La voce rauca dell’addetto al radar si faceva udire a intervalli. L’astronave proseguiva il suo volo verso la stella oscura.
Joris finalmente si mosse. La tavola era stata portata altrove, le mappe e i laboriosi calcoli arrotolati e messi da parte. Arrin giaceva sul ponte accanto alla paratia di prua, addormentato. Non voleva lasciare il ponte finché non avesse saputo se la sua vita e il suo lavoro erano stati spesi invano. Edri sedeva vicino a lui. Non dormiva.
Joris disse: «Non riuscirà.»
Edri non rispose. Aspettava.
Joris proseguì, come se gli ripugnasse parlare ma vi fosse costretto: «Senti. Non appena inizierò la manovra di decelerazione, il caccia comincerà a intralciarci la strada. E hanno un tempo di decelerazione minore di quello che io posso ottenere senza mandare in pezzi la Mirzim. Che cosa accadrà? Piomberanno su di noi prima che possiamo iniziare la nostra ricerca.»
Edri annuì. Si appoggiò contro la paratia e chiuse gli occhi. Disse: «Ora sanno che cosa cerchiamo. Che cosa supponi farebbe Kerrel se trovasse l’astronave di Orthis?»
Nessuno rispose. Non ce n’era bisogno. Seguì un pesante silenzio, durante il quale Trehearne pensò ai messaggi che si erano succeduti per la Galassia, trasmessi dall’ultrasonico del caccia, messaggi calcolati che tradivano nella loro stessa laconicità il carattere disperato di quella missione, richieste urgenti che altri astrocaccia del Consiglio venissero inviati a tutta velocità. Ma questi altri erano ancora troppo lontani per destare preoccupazioni. Qualunque cosa fosse accaduta sarebbe accaduta prima che sopraggiungessero. Kerrel avrebbe finito la sua impresa da solo.

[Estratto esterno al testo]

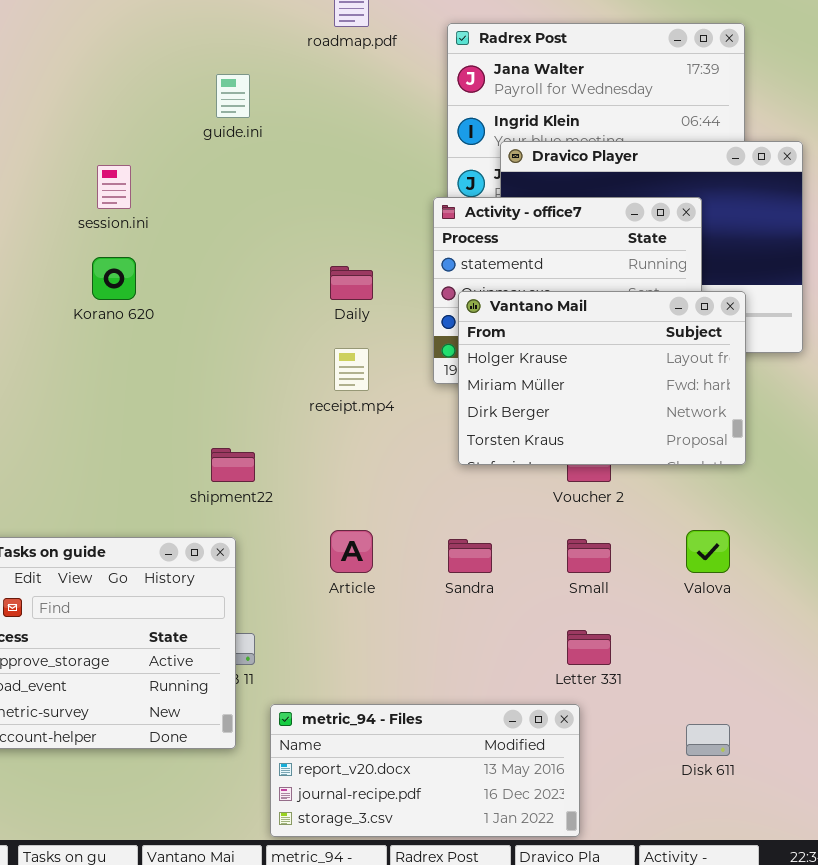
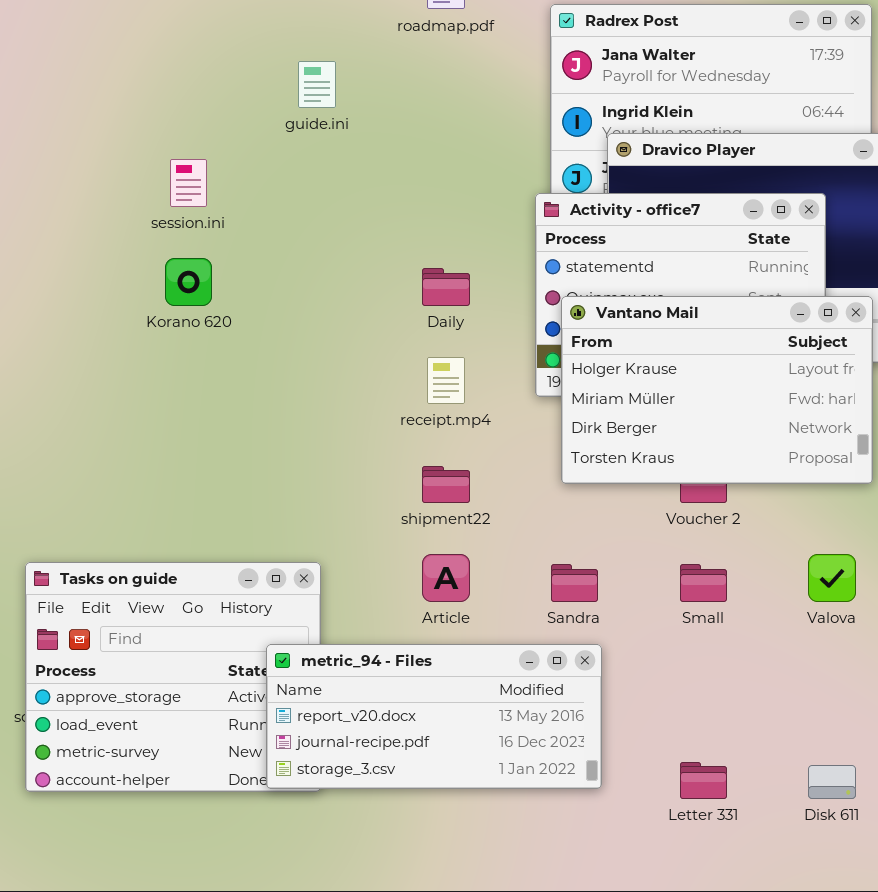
shipment22: [211,448,255,482] -> [422,466,470,503], moved
Letter 331: [567,630,611,665] -> [680,762,727,799], moved
metric_94 - Files: [270,704,580,837] -> [266,644,602,789], moved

Edri chiese: «Che cosa faremo?»
Joris si passò la grande mano sul volto arido, sbatté gli occhi e disse: «L’unica cosa che ci resta da fare se l’astronave e il segreto di Orthis sono realmente là, è di trasportarvi il nostro equipaggiamento ultrasonico in tempo per fare quanto abbiamo stabilito.» Continuò lentamente: «Penso che la nostra lancia sia in grado di trasportare l’equipaggiamento. Se cariamo la lancia essa potrebbe volare con velocità costante per un certo periodo di tempo prima di dover iniziare la manovra di decelerazione. Nel frattempo io potrei far deviare la Mirzim su un’altra rotta ritornando lungo l’orlo della Galassia, lontano dalla stella oscura. Il caccia seguirebbe me. Esiste la possibilità che concentrando il radar su di me per cogliere l’entità della mia deviazione di rotta, non notino affatto la lancia nel momento in cui inizierà la decelerazione.»
Sospirò. «Ci prenderebbero naturalmente. Ma la Mirzim non potrebbe continuare per sempre dopo la batosta che ha subito. I generatori sono in cattive condizioni, potremmo però resistere abbastanza da darvi tempo.»
Edri meditò. «Non mi va» commentò. «Ma sembra che sia l’unica soluzione possibile.»
Joris stava mormorando qualcosa tra sé riguardo al massimo carico e capacità.
«L’essenziale equipaggiamento ultrasonico» disse «e tre uomini. L’astrolancia può farcela. Noi terremmo naturalmente l’impianto ultrasonico ausiliario a bordo.»